Entries supplied:

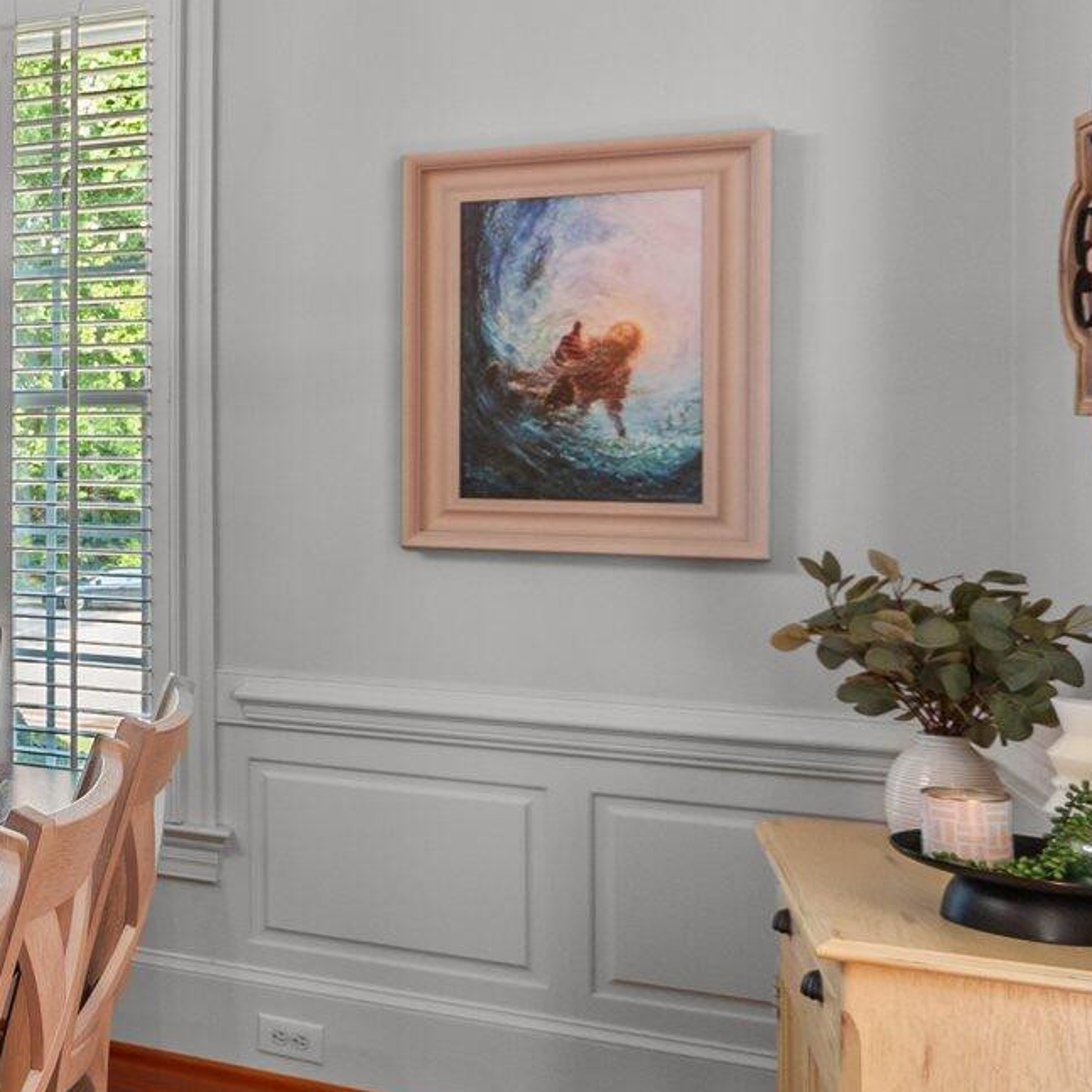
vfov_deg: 38.9
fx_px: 1535
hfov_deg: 28.1
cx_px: -495
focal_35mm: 43
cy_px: 393
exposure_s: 1/30
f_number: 4
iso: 400
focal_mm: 16
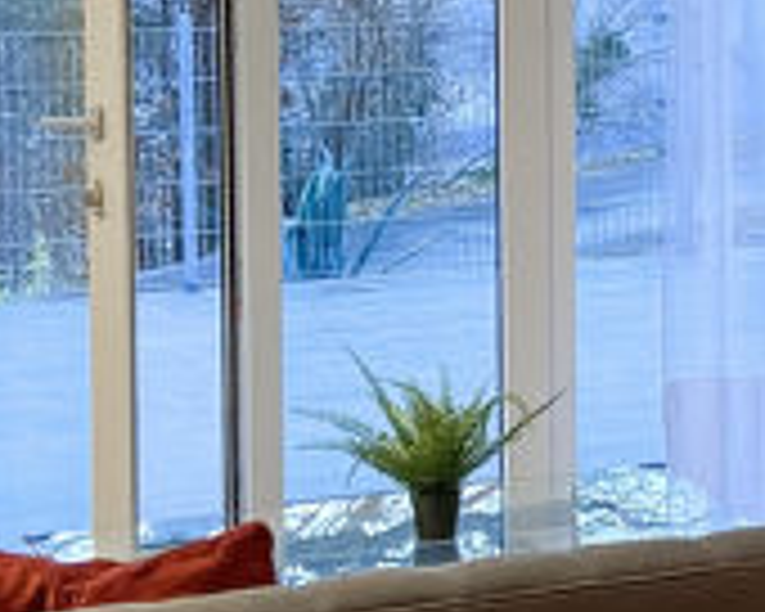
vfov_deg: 13.6
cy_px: 292
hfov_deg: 16.2
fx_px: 2558
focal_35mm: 113
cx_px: 970
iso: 200
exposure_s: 1/50
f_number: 1.8
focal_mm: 4.25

What you need to do: No line before the one with "hfov_deg: 16.2" belongs in the answer; copy that line and the rest of the records exactly.

Finished exercise:
hfov_deg: 16.2
fx_px: 2558
focal_35mm: 113
cx_px: 970
iso: 200
exposure_s: 1/50
f_number: 1.8
focal_mm: 4.25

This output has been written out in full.